Jay reports there were not really many fish there.  And now there are two fewer.  Because there were some fish.    A 20-inch 3 pound land-locked salmon bit on a minnow.  And a brown trout bit (repeatedly) on a worm.

He is considering if he wishes them to be smoked or cooked.

Wings

30 Apr

The Bobolinks have returned!  They were singing in the hedgerow trees this morning. They are one of my very favorite birds.  They seem so cheerful and happy they make me so to hear them.

The bumblebees are awake and working.

Next to the Bobolink was a yellow warbler of some sort.  A Yellow Warbler?  A  Pine Warbler? A Prairie Warbler?  It was high up and in the sunlight was bright yellow.

The woodpeckers are out making noise all around.  They look very elegant in their black and white outfits, as if they are on their way to a formal function, or just returning from a night out–the plumage of some individuals is rather scruffy looking.  But still elegant, like a disreputable but charming uncle.

The other day I saw crows ganging up on a raven.
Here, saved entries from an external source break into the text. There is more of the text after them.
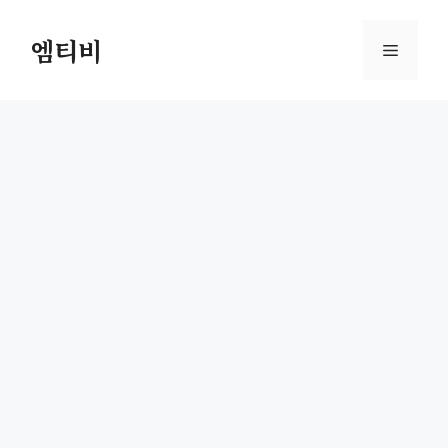
컨
텐
엠티비
메
츠
로
뉴
건
너
뛰
기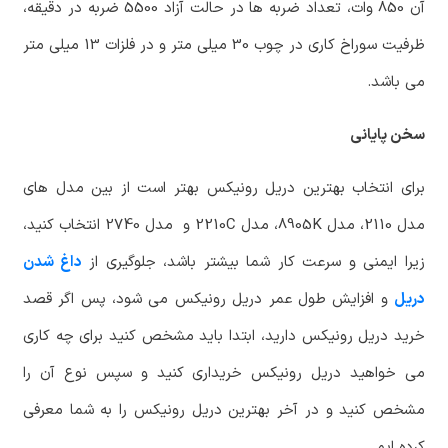
آن 850 وات، تعداد ضربه ها در حالت آزاد 5500 ضربه در دقیقه،
ظرفیت سوراخ کاری در چوب 30 میلی متر و در فلزات 13 میلی متر
می باشد.
سخن پایانی
برای انتخاب بهترین دریل رونیکس بهتر است از بین مدل های
مدل 2110، مدل 8905K، مدل 2210C و مدل 2740 انتخاب کنید،
زیرا ایمنی و سرعت کار شما بیشتر باشد، جلوگیری از
داغ شدن
دریل
و افزایش طول عمر دریل رونیکس می شود، پس اگر قصد
خرید دریل رونیکس دارید، ابتدا باید مشخص کنید برای چه کاری
می خواهید دریل رونیکس خریداری کنید و سپس نوع آن را
مشخص کنید و در آخر بهترین دریل رونیکس را به شما معرفی
کرده ایم.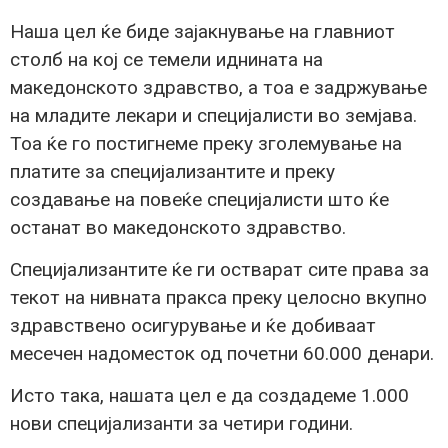
Наша цел ќе биде зајакнување на главниот
столб на кој се темели иднината на
македонското здравство, а тоа е задржување
на младите лекари и специјалисти во земјава.
Тоа ќе го постигнеме преку зголемување на
платите за специјализантите и преку
создавање на повеќе специјалисти што ќе
останат во македонското здравство.
Специјализантите ќе ги остварат сите права за
текот на нивната пракса преку целосно вкупно
здравствено осигурување и ќе добиваат
месечен надоместок од почетни 60.000 денари.
Исто така, нашата цел е да создадеме 1.000
нови специјализанти за четири години.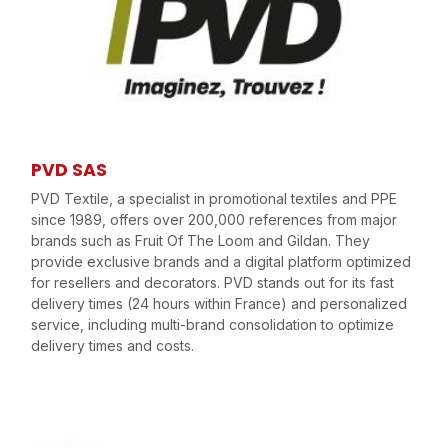
PVD SAS
PVD Textile, a specialist in promotional textiles and PPE
since 1989, offers over 200,000 references from major
brands such as Fruit Of The Loom and Gildan. They
provide exclusive brands and a digital platform optimized
for resellers and decorators. PVD stands out for its fast
delivery times (24 hours within France) and personalized
service, including multi-brand consolidation to optimize
delivery times and costs.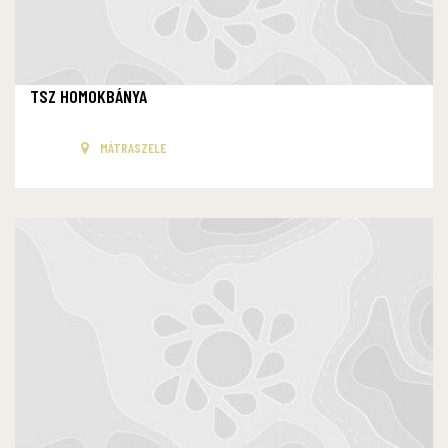
TSZ HOMOKBÁNYA
MÁTRASZELE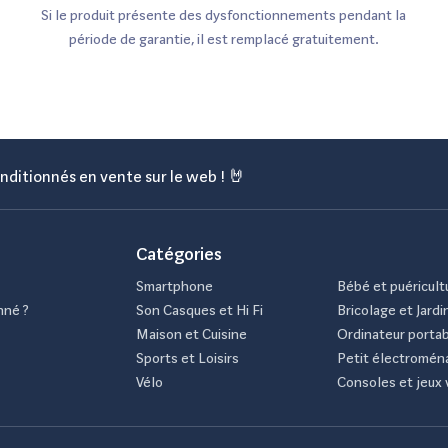
Si le produit présente des dysfonctionnements pendant la
période de garantie, il est remplacé gratuitement.
nditionnés en vente sur le web ! 🤘
Catégories
Smartphone
Bébé et puéricult
nné ?
Son Casques et Hi Fi
Bricolage et Jardi
Maison et Cuisine
Ordinateur porta
Sports et Loisirs
Petit électromén
Vélo
Consoles et jeux 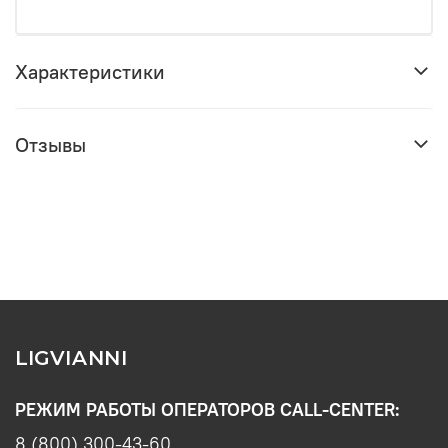
Характеристики
Отзывы
LIGVIANNI
РЕЖИМ РАБОТЫ ОПЕРАТОРОВ CALL-CENTER:
8 (800) 300-43-60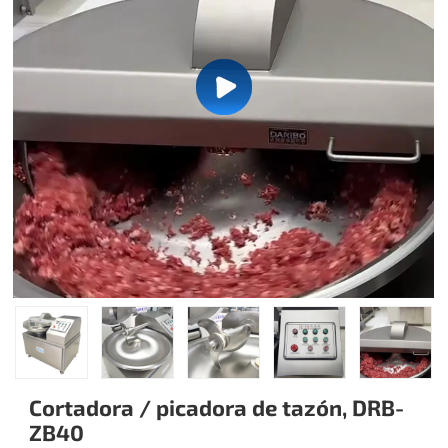
Cortadora / picadora de tazón, DRB-
ZB40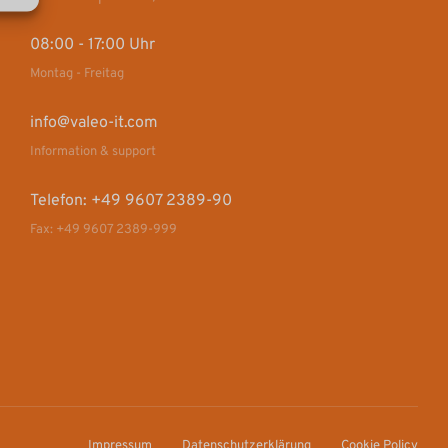
08:00 - 17:00 Uhr
Montag - Freitag
info@valeo-it.com
Information & support
Telefon: +49 9607 2389-90
Fax: +49 9607 2389-999
Impressum
Datenschutzerklärung
Cookie Policy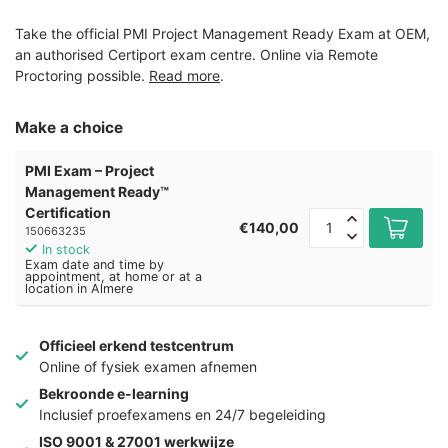
Take the official PMI Project Management Ready Exam at OEM,
an authorised Certiport exam centre. Online via Remote
Proctoring possible.
Read more
.
Make a choice
PMI Exam – Project
Management Ready™
Certification
€140,00
150663235
In stock
Exam date and time by
appointment, at home or at a
location in Almere
Officieel erkend testcentrum
Online of fysiek examen afnemen
Bekroonde e-learning
Inclusief proefexamens en 24/7 begeleiding
ISO 9001 & 27001 werkwijze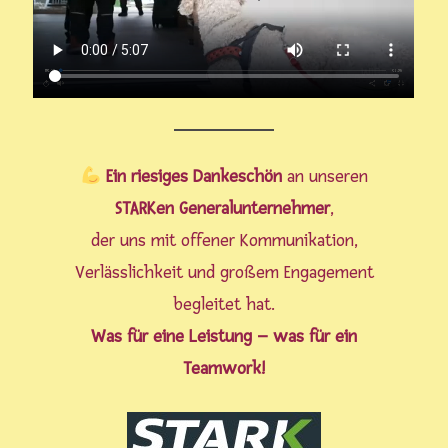
Ein riesiges Dankeschön
an unseren
STARKen Generalunternehmer
,
der uns mit offener Kommunikation,
Verlässlichkeit und großem Engagement
begleitet hat.
Was für eine Leistung – was für ein
Teamwork!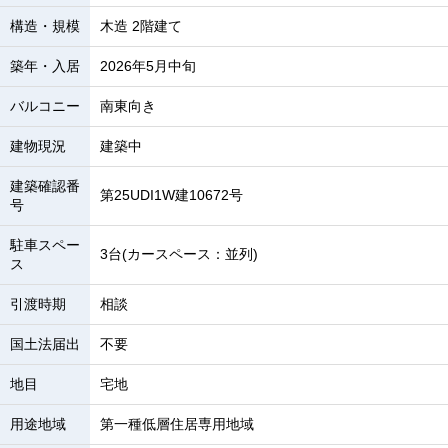
構造・規模
木造 2階建て
築年・入居
2026年5月中旬
バルコニー
南東向き
建物現況
建築中
建築確認番
第25UDI1W建10672号
号
駐車スペー
3台(カースペース：並列)
ス
引渡時期
相談
国土法届出
不要
地目
宅地
用途地域
第一種低層住居専用地域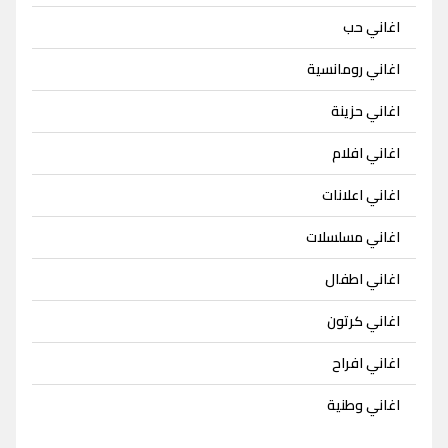
اغاني حب
اغاني رومانسية
اغاني حزينة
اغاني افلام
اغاني اعلانات
اغاني مسلسلات
اغاني اطفال
اغاني كرتون
اغاني افراح
اغاني وطنية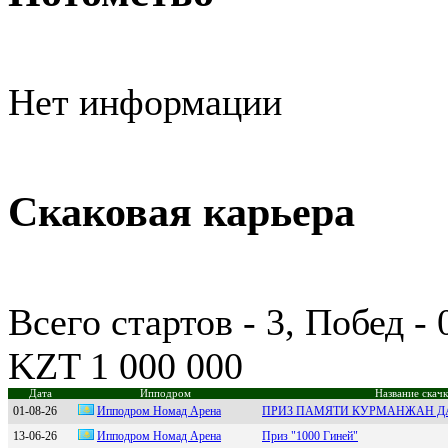
Нет информации
Скаковая карьера
Всего стартов - 3, Побед -
KZT 1 000 000
Дата
Ипподром
Название скач
01-08-26
Иппoдpoм Hoмaд Apeнa
ПРИЗ ПАМЯТИ КУРМАНЖАН ДА
13-06-26
Иппoдpoм Hoмад Аpена
Приз "1000 Гиней"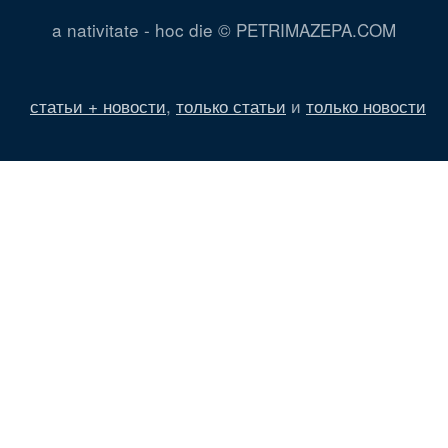
a nativitate - hoc die © PETRIMAZEPA.COM
статьи + новости
,
только статьи
и
только новости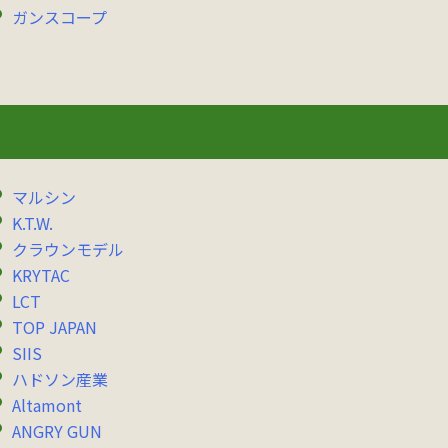
ガンスコープ
マルシン
K.T.W.
クラウンモデル
KRYTAC
LCT
TOP JAPAN
SIIS
ハドソン産業
Altamont
ANGRY GUN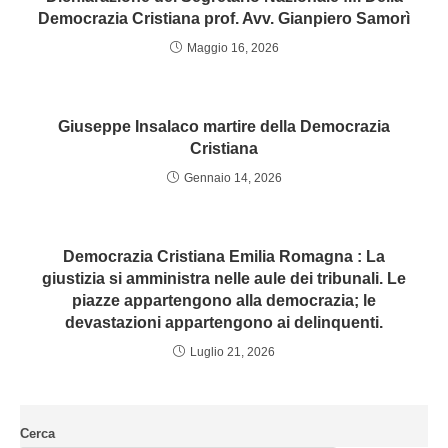
Democrazia Cristiana prof. Avv. Gianpiero Samorì
Maggio 16, 2026
Giuseppe Insalaco martire della Democrazia
Cristiana
Gennaio 14, 2026
Democrazia Cristiana Emilia Romagna : La
giustizia si amministra nelle aule dei tribunali. Le
piazze appartengono alla democrazia; le
devastazioni appartengono ai delinquenti.
Luglio 21, 2026
Cerca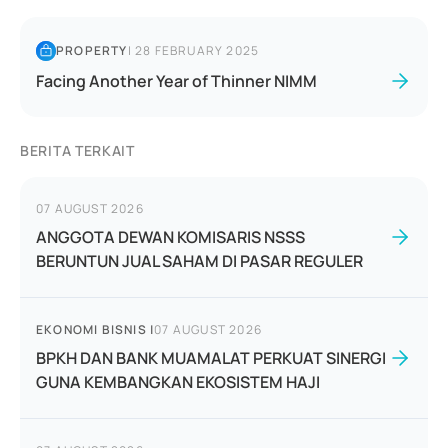
PROPERTY
|
28 FEBRUARY 2025
Facing Another Year of Thinner NIMM
BERITA TERKAIT
07 AUGUST 2026
ANGGOTA DEWAN KOMISARIS NSSS
BERUNTUN JUAL SAHAM DI PASAR REGULER
EKONOMI BISNIS
|
07 AUGUST 2026
BPKH DAN BANK MUAMALAT PERKUAT SINERGI
GUNA KEMBANGKAN EKOSISTEM HAJI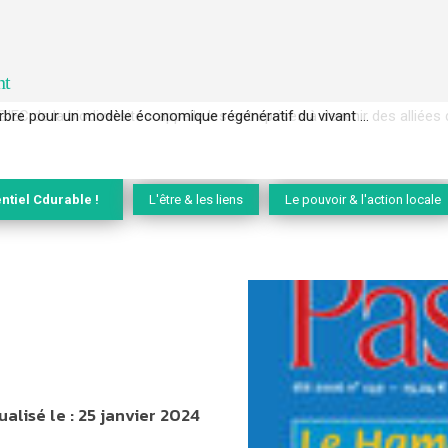
nt
EC de la biodiversité » appelle les entreprises à devenir des alliées du 
ntiel Cdurable !
L'être & les liens
Le pouvoir & l'action locale
ualisé le :
25 janvier 2024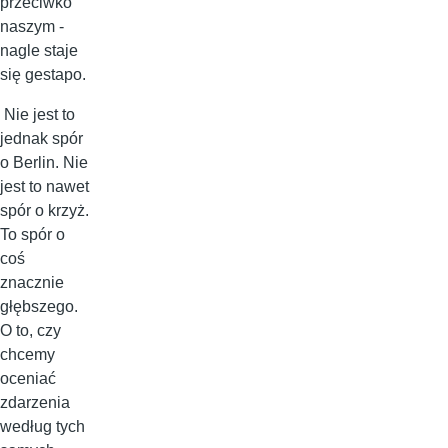
przeciwko
naszym -
nagle staje
się gestapo.
Nie jest to
jednak spór
o Berlin. Nie
jest to nawet
spór o krzyż.
To spór o
coś
znacznie
głębszego.
O to, czy
chcemy
oceniać
zdarzenia
według tych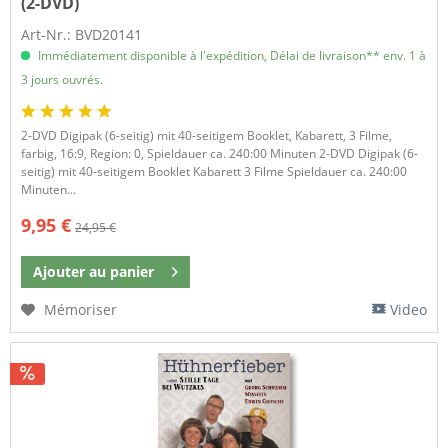
(2-DVD)
Art-Nr.: BVD20141
Immédiatement disponible à l'expédition, Délai de livraison** env. 1 à
3 jours ouvrés.
2-DVD Digipak (6-seitig) mit 40-seitigem Booklet, Kabarett, 3 Filme,
farbig, 16:9, Region: 0, Spieldauer ca. 240:00 Minuten 2-DVD Digipak (6-
seitig) mit 40-seitigem Booklet Kabarett 3 Filme Spieldauer ca. 240:00
Minuten...
9,95 €
24,95 €
Ajouter au
panier
Mémoriser
Video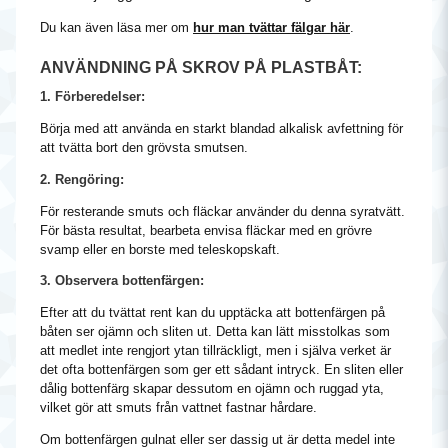
Du kan även läsa mer om
hur man tvättar fälgar här
.
ANVÄNDNING PÅ SKROV PÅ PLASTBÅT:
1. Förberedelser:
Börja med att använda en starkt blandad alkalisk avfettning för
att tvätta bort den grövsta smutsen.
2. Rengöring:
För resterande smuts och fläckar använder du denna syratvätt.
För bästa resultat, bearbeta envisa fläckar med en grövre
svamp eller en borste med teleskopskaft.
3. Observera bottenfärgen:
Efter att du tvättat rent kan du upptäcka att bottenfärgen på
båten ser ojämn och sliten ut. Detta kan lätt misstolkas som
att medlet inte rengjort ytan tillräckligt, men i själva verket är
det ofta bottenfärgen som ger ett sådant intryck. En sliten eller
dålig bottenfärg skapar dessutom en ojämn och ruggad yta,
vilket gör att smuts från vattnet fastnar hårdare.
Om bottenfärgen gulnat eller ser dassig ut är detta medel inte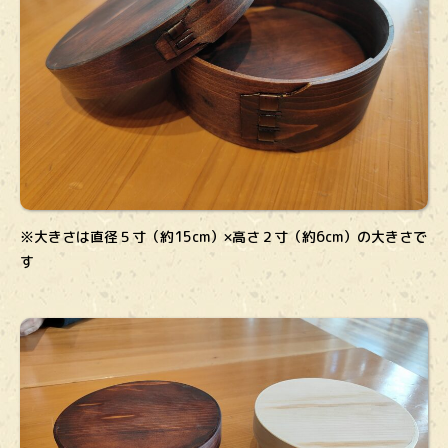
※大きさは直径５寸（約15cm）×高さ２寸（約6cm）の大きさで
す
There was also one hanging about last fall.  Up back in the silence of the fields and woods, the raven’s loud, raucous, repeated ‘gawk’ is intimidating and rather unnerving. Sort of ominous.  I was silently urging the crows on as they cawed and darted and flew, pecking, at the larger bird.  Was the raven raiding their nests?  If I could find a young raven still in its nest, I would raid that nest and make it a pet.

The bluebirds have yet to start a nest in one of the boxes, and I fear the swallows will beat them to it.  They are still singing in the crabapple most mornings, though.  Our neighbors report the white-breasted nuthatches have taken up residence in the box just off their patio.

Jay is now in the midst of starling killing season. He got one which was trying to nest in the garage this morning and another which had already made a nest in the church this afternoon.  He has also moved the squirrel nest box to a locale more felicitous for shooting since they are trying to establish a nest in it as well.

Tomorrow morning he hopes to go out and at least see a turkey since the season begins May first.